• [Task instructions]: Pictures in the records below are skipped; the rest is copied exactly.
[Opening Record set section]
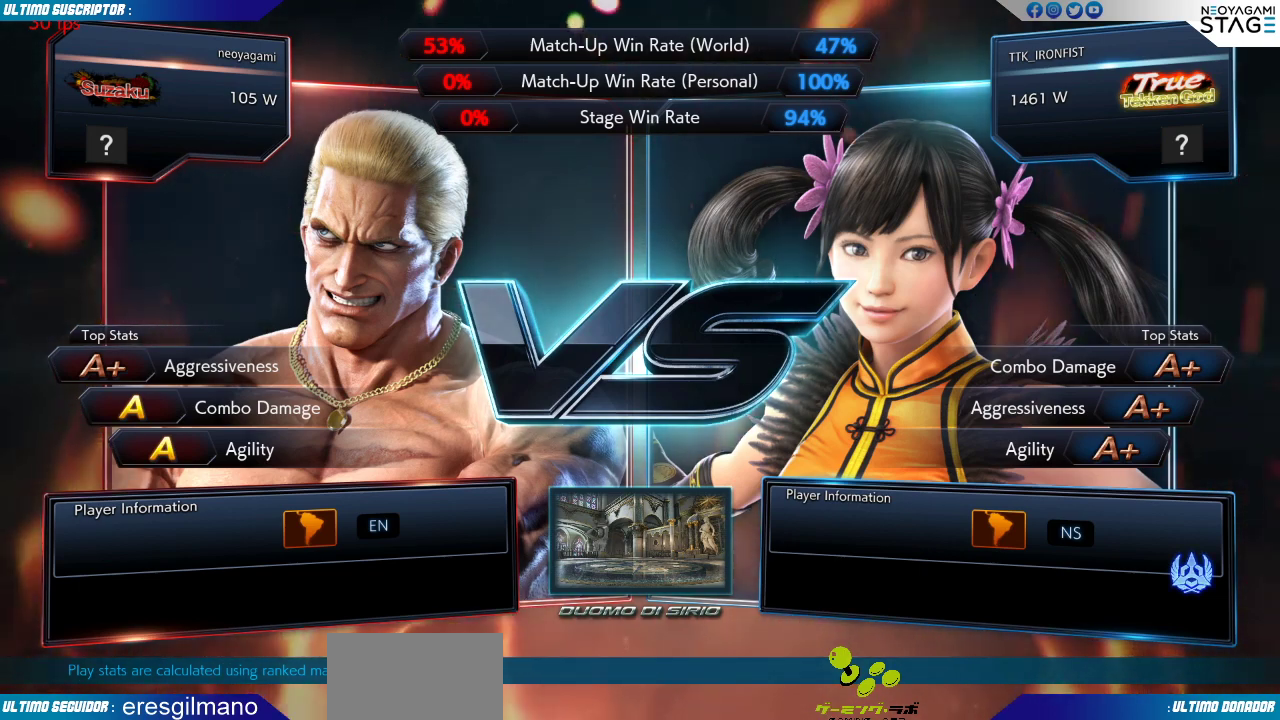
{"buttons": [], "left_stick": "center", "events": [[17, "R1", "up"]]}
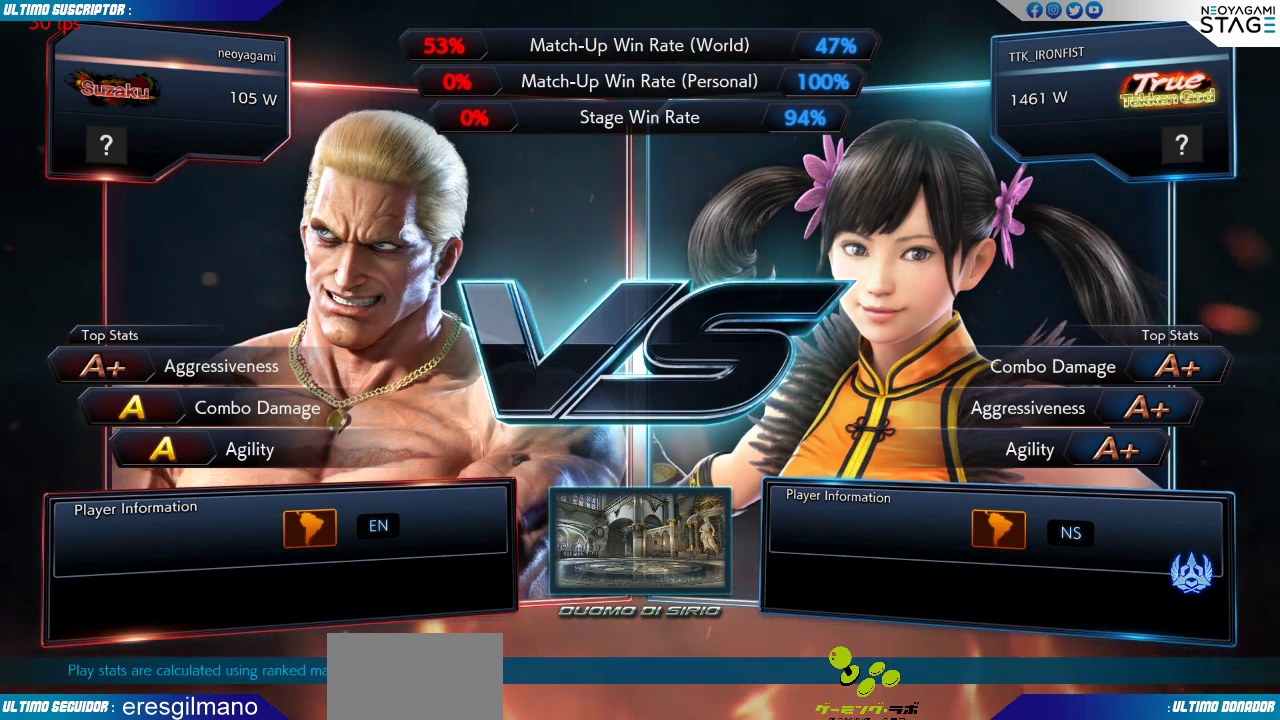
{"buttons": [], "left_stick": "center", "events": []}
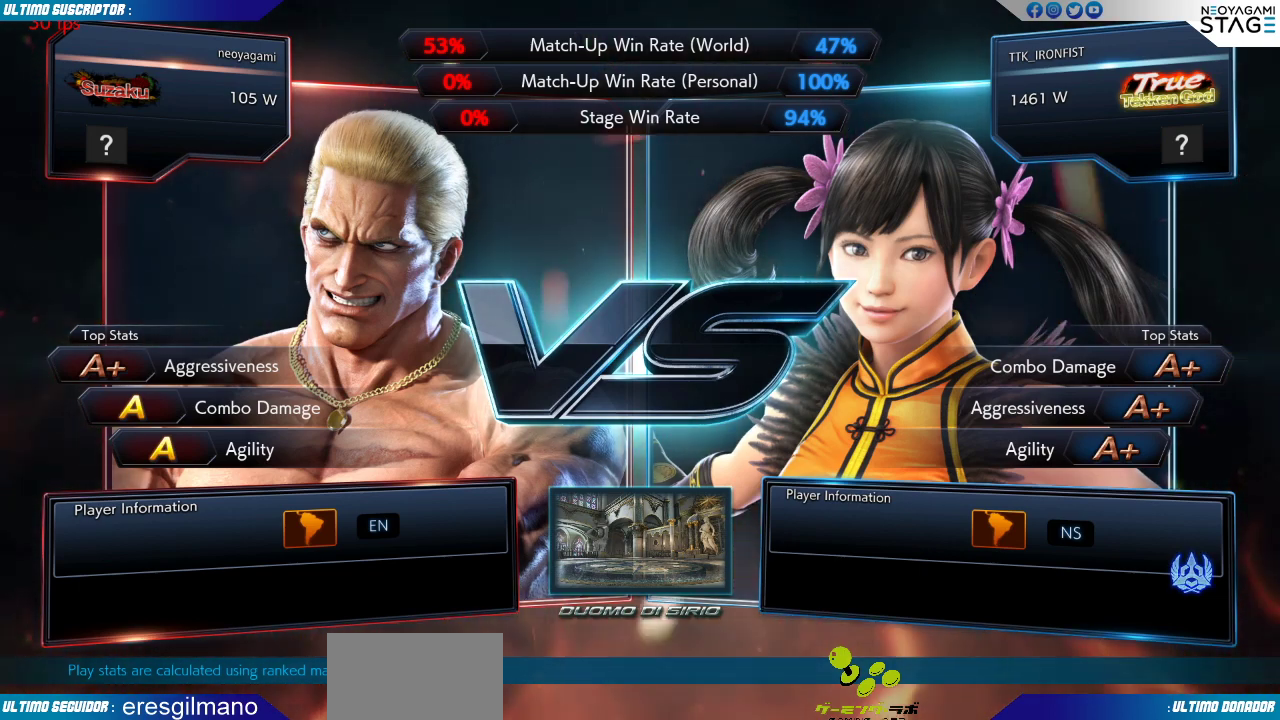
{"buttons": [], "left_stick": "center", "events": []}
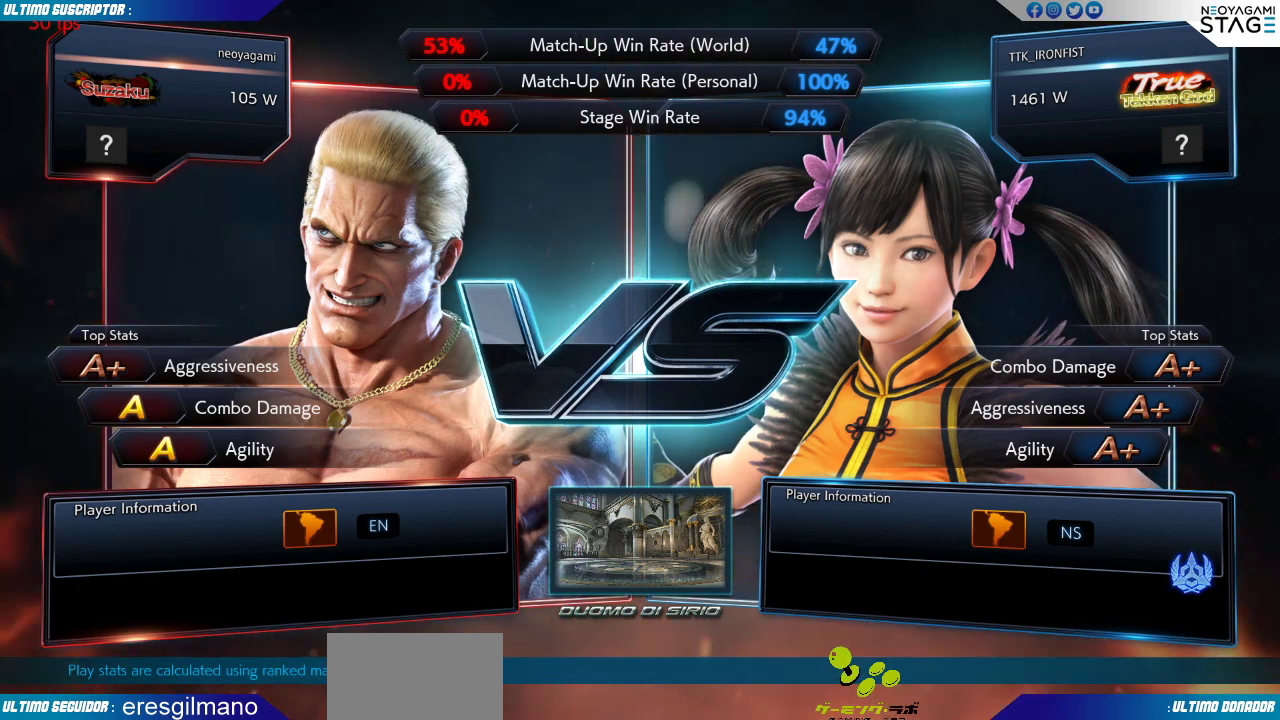
{"buttons": [], "left_stick": "center", "events": []}
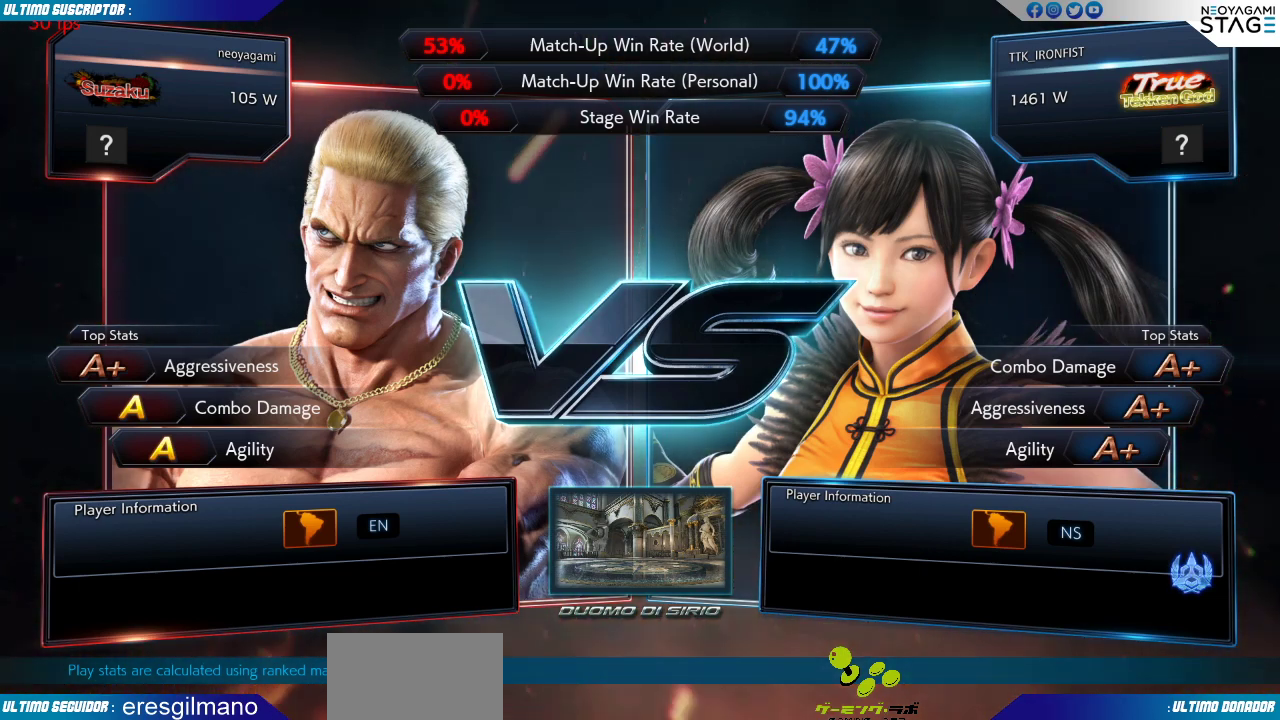
{"buttons": [], "left_stick": "center", "events": []}
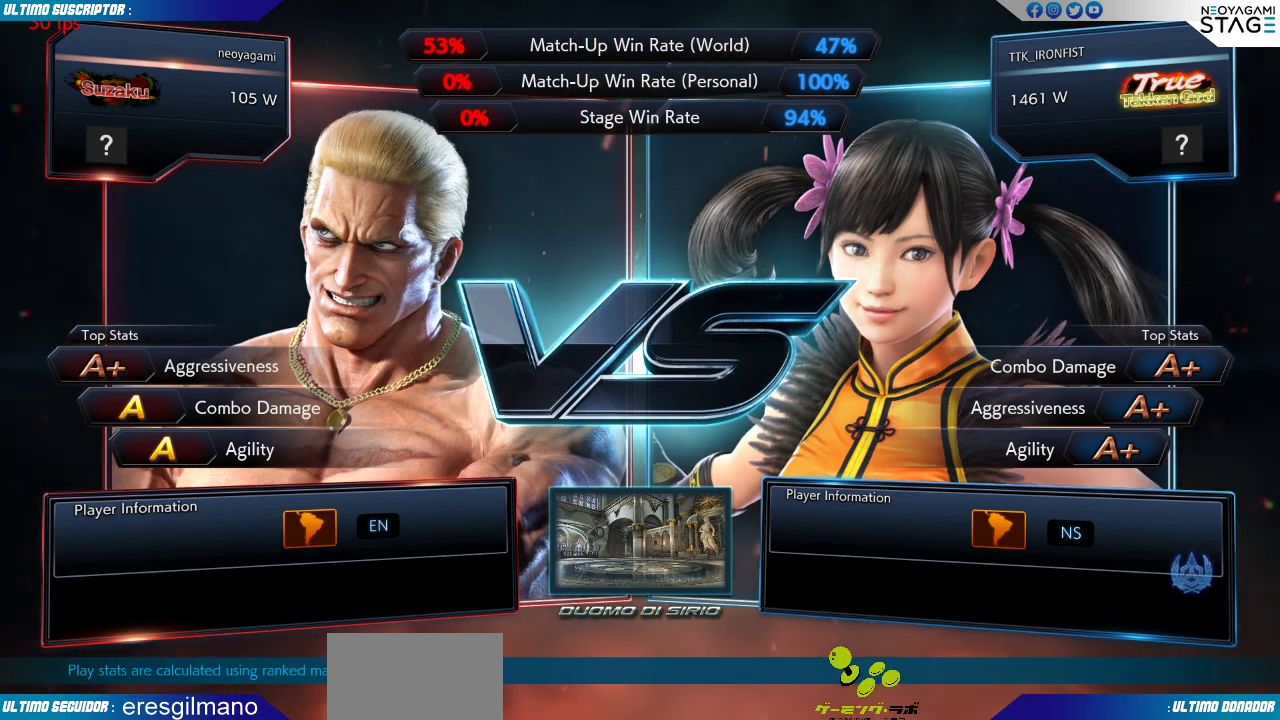
{"buttons": [], "left_stick": "center", "events": []}
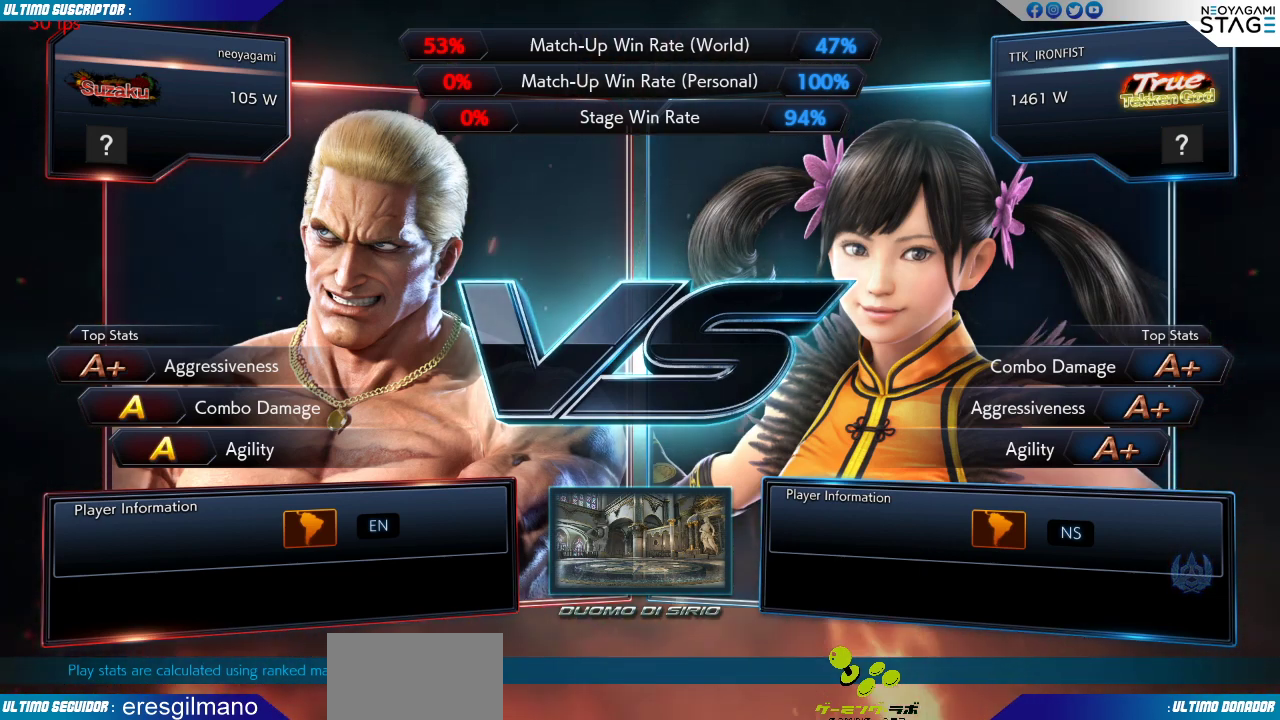
{"buttons": [], "left_stick": "center", "events": [[350, "CROSS", "down"], [433, "CROSS", "up"]]}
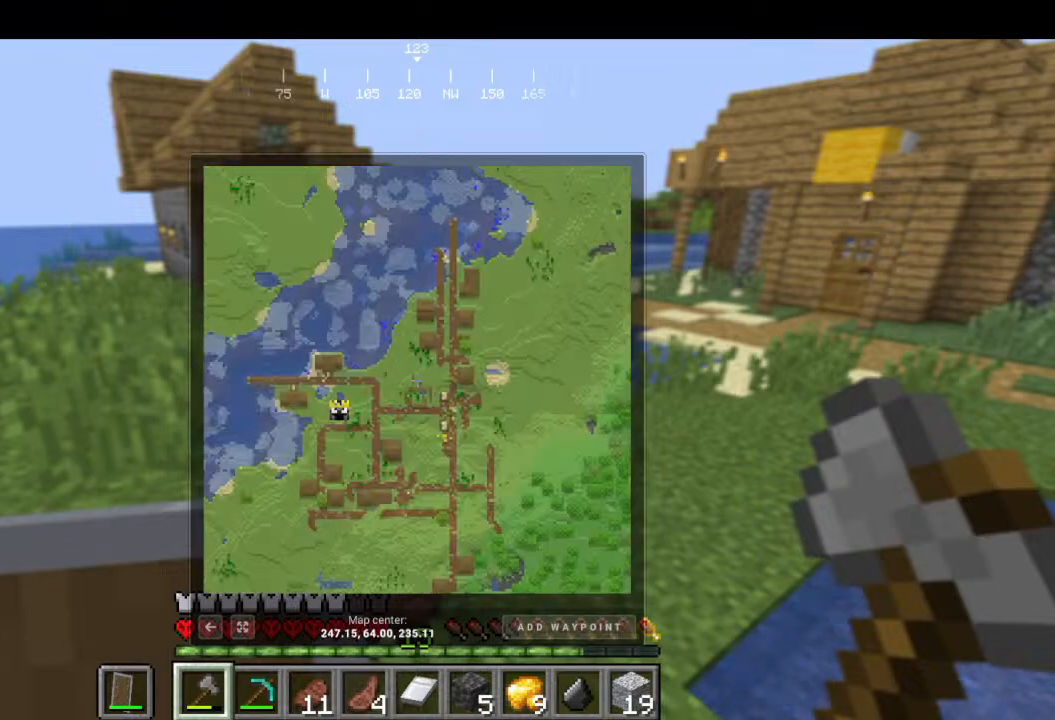
Gameplay with keyboard and mouse; each line is a JSON object with the keys and mouse buttons held at the frame after it. "events" lists presses ("down") and releases ("up") of "a", "d", "s", "w", "mouse_left" and "mouse_right" between this image and that frame as [ms after this image, input, new state], when the widget could be followed in between. "mouse_left", "mouse_right" = the "left", "right" buttons of the "mouse" list. No other keys are recorded. Fast repeated clicks can show as one long hold. Mouse movement is not recorded.
{"keys": ["w"], "mouse": [], "events": [[166, "w", "down"], [333, "w", "up"], [400, "w", "down"]]}
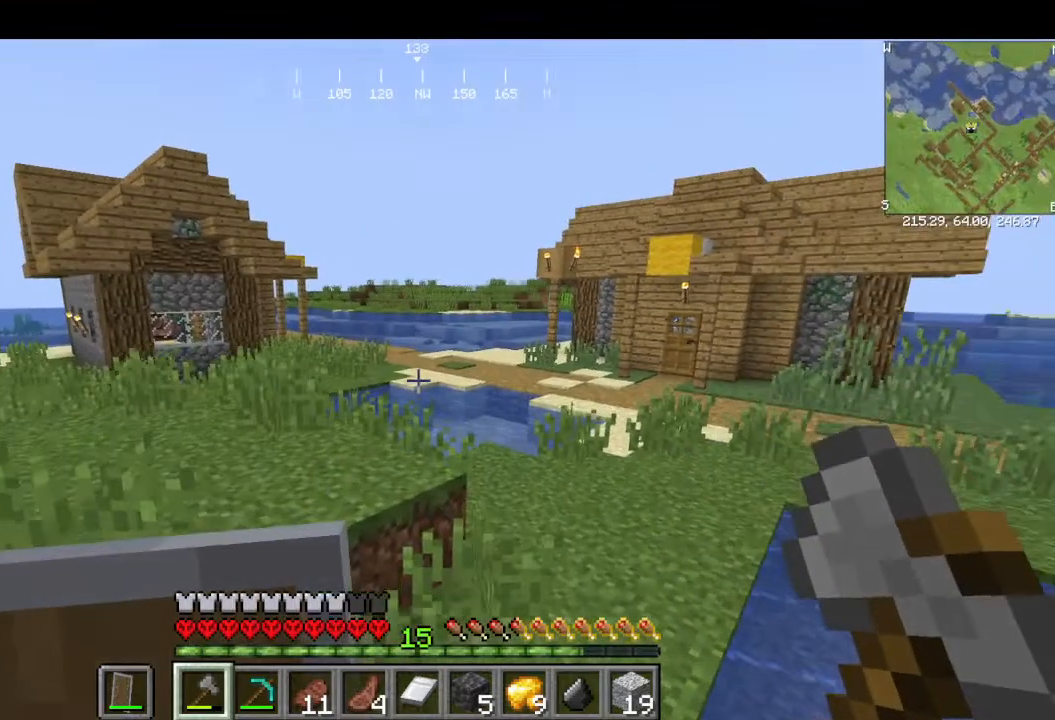
{"keys": ["w"], "mouse": [], "events": []}
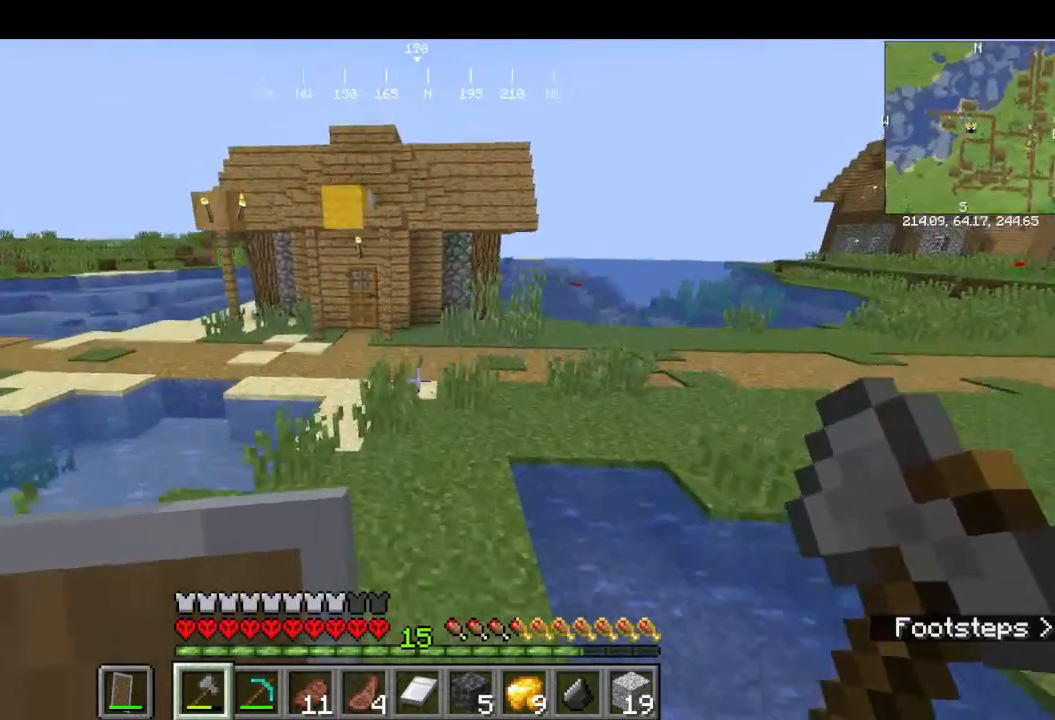
{"keys": ["w"], "mouse": [], "events": []}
[Closing Record set section]
• [The completed task]:
{"buttons": [], "left_stick": "center", "events": [[17, "R1", "up"]]}
{"buttons": [], "left_stick": "center", "events": []}
{"buttons": [], "left_stick": "center", "events": []}
{"buttons": [], "left_stick": "center", "events": []}
{"buttons": [], "left_stick": "center", "events": []}
{"buttons": [], "left_stick": "center", "events": []}
{"buttons": [], "left_stick": "center", "events": [[350, "CROSS", "down"], [433, "CROSS", "up"]]}
Gameplay with keyboard and mouse; each line is a JSON object with the keys and mouse buttons held at the frame after it. "events" lists presses ("down") and releases ("up") of "a", "d", "s", "w", "mouse_left" and "mouse_right" between this image and that frame as [ms after this image, input, new state], when the widget could be followed in between. "mouse_left", "mouse_right" = the "left", "right" buttons of the "mouse" list. No other keys are recorded. Fast repeated clicks can show as one long hold. Mouse movement is not recorded.
{"keys": ["w"], "mouse": [], "events": [[166, "w", "down"], [333, "w", "up"], [400, "w", "down"]]}
{"keys": ["w"], "mouse": [], "events": []}
{"keys": ["w"], "mouse": [], "events": []}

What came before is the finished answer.